My biggest childhood regret is that I never learned how to cartwheel properly. My legs never go straight over me and I end up in a heap at the end, as I don’t land on my feet again. Not that I’ve tried in years. Why didn’t I learn to cartwheel? Lots of my friends at school could and spent most of their lunchtimes doing them. I chose to do other things. Climbing trees, playing on the concrete pipes, running round, pretending to be horses. But it’s the cartwheeling that sticks in my mind.
If I could go back, would I change it? I’m not sure. I’d rather focus on what I can do now. I have no desire to learn now. I’m not interested in turning upside down. Regrets are something you learn to live with. Somehow, over time my ability to cartwheel, or not, has started preying on my mind. It’s a symbol of all the things I didn’t do in my childhood. All the opportunities I never took as I grew older.

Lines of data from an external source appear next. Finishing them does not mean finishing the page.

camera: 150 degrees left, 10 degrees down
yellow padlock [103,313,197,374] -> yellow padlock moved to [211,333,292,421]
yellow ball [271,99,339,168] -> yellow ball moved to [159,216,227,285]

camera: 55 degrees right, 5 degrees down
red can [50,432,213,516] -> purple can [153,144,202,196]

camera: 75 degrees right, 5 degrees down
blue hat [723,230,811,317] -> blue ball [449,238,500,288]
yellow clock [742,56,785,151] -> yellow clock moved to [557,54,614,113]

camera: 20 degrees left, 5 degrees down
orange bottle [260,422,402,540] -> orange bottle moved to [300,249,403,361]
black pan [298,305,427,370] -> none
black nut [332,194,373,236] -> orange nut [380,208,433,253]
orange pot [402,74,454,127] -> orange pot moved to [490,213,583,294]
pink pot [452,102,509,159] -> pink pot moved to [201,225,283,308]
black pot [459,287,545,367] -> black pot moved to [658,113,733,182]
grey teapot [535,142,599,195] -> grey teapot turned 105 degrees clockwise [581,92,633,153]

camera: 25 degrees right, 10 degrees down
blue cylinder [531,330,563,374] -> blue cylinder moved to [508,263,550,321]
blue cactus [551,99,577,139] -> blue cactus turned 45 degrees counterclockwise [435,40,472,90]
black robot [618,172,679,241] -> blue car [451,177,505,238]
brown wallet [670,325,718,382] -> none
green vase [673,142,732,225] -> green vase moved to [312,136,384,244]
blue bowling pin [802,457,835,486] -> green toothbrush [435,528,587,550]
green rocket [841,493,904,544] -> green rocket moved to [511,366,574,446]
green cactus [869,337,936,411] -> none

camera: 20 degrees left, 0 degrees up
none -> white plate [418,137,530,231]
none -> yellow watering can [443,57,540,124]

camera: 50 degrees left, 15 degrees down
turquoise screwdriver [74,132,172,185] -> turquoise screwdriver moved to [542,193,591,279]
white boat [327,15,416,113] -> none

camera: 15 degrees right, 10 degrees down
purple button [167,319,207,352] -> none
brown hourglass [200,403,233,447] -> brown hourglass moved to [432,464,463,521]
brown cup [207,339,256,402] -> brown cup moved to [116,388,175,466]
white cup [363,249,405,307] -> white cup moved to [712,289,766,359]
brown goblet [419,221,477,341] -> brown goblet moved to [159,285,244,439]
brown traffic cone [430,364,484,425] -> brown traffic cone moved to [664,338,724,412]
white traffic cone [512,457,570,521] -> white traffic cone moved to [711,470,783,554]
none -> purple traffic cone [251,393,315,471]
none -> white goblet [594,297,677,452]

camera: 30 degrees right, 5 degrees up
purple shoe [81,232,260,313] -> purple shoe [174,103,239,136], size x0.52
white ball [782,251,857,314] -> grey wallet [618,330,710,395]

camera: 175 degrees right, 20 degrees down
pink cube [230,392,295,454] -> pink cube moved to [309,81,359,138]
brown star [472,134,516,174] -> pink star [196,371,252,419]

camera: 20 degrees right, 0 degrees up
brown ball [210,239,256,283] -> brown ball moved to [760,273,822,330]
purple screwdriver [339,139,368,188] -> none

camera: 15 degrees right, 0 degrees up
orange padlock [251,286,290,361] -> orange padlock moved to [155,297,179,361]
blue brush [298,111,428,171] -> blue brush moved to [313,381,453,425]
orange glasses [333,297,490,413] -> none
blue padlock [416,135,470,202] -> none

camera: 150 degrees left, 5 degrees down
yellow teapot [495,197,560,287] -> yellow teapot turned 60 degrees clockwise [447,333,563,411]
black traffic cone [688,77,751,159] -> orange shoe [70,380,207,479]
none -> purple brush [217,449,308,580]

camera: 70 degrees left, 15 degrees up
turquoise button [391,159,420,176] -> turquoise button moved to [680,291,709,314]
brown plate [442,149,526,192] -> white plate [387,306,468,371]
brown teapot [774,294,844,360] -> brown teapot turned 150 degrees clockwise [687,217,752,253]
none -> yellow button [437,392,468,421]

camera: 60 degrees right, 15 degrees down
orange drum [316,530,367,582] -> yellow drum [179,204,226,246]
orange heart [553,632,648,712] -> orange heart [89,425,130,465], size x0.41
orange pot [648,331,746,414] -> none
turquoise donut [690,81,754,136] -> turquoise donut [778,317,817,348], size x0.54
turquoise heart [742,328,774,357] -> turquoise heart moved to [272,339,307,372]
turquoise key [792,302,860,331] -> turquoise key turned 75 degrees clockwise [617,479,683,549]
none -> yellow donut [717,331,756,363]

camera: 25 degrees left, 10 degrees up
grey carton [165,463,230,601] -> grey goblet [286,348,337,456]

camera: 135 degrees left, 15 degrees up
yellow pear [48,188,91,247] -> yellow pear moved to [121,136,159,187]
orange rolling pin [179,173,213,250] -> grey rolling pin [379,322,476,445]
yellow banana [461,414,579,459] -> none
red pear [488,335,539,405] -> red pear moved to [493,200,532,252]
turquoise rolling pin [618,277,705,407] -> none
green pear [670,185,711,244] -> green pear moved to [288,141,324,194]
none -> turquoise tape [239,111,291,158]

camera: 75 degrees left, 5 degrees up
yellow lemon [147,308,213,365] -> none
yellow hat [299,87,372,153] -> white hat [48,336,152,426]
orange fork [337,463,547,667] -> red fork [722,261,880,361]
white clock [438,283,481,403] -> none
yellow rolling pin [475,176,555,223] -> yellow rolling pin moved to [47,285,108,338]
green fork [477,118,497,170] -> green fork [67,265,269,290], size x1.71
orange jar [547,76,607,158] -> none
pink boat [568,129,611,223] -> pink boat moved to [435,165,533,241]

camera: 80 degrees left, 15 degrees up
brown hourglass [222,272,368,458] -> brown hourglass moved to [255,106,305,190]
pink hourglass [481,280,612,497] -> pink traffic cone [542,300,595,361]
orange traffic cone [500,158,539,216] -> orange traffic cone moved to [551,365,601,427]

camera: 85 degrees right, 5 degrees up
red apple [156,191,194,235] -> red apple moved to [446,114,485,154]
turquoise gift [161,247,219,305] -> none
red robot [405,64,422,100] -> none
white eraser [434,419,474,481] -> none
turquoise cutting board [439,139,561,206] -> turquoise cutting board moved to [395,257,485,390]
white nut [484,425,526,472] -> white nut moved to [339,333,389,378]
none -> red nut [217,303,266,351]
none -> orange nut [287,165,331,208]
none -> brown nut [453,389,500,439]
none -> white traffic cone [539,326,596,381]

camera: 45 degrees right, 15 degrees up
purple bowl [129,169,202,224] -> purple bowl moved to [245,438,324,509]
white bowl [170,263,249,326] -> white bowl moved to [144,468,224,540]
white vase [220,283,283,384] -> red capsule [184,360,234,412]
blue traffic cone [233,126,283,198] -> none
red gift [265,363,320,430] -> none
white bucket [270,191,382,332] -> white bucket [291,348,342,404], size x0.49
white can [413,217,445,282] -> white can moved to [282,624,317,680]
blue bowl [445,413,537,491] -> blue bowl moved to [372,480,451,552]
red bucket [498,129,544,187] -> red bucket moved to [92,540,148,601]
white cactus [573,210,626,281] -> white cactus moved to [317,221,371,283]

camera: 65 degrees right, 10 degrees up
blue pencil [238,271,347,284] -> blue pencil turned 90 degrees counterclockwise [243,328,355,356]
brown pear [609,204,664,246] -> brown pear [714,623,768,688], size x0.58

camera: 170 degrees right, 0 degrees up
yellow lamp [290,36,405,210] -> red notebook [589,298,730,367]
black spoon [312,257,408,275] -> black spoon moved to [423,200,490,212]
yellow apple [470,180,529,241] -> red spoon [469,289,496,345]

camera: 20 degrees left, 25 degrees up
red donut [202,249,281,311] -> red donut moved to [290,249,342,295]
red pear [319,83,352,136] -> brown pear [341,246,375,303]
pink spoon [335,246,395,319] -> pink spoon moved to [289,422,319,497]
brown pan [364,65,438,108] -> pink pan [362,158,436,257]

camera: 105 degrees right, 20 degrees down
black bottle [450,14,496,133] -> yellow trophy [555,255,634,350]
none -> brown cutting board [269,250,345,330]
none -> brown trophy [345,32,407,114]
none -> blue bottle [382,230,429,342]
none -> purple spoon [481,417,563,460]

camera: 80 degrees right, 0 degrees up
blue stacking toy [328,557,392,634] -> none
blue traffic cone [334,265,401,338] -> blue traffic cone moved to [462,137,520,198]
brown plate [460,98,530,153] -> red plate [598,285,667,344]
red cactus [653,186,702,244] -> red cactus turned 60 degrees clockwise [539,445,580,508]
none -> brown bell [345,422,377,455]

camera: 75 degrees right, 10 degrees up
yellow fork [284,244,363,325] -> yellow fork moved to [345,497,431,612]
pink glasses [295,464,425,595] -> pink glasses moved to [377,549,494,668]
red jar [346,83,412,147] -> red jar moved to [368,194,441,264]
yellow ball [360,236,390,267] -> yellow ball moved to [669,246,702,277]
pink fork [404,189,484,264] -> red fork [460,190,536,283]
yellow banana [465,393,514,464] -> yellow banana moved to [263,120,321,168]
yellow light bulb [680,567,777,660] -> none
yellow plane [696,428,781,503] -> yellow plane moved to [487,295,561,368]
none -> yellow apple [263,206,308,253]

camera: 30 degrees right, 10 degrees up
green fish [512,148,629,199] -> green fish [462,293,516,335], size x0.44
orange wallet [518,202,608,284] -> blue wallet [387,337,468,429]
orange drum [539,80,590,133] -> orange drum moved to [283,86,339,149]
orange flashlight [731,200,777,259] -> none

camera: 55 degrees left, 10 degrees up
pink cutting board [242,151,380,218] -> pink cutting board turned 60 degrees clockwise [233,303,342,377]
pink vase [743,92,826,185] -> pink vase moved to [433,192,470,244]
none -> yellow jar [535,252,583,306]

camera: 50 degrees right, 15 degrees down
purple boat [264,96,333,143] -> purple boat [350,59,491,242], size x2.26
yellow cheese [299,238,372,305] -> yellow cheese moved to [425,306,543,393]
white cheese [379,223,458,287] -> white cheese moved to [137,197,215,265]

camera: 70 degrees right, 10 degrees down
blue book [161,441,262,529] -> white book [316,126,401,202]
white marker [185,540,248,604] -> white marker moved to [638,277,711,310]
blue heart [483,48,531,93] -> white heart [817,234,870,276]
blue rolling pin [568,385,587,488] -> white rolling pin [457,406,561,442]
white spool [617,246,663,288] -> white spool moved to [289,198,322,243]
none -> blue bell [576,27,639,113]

I hope that I can learn from this and take what opportunities come my way. What childhood regrets do you have, and how have they inspired you?
What I find most interesting–and human–in this revelation is that with all the things you could do and were successful at in childhood, it was the lack of cartwheel ability (which I share) that kept nagging at you back then. A real human trait–that we tend to focus on a negative while dismissing the positives as “not that relevant.” Glad to hear you have let it go. Now, the trick in life is to do the same for current negatives that nag at us. They will probably look just as irrelevant in ten years time as our cartwheel difficulties do now.
Actually I think it nags at me more now than it did then! Then there was always the possibility that I’d learn in the future, whereas now I know that’s incredibly unlikely.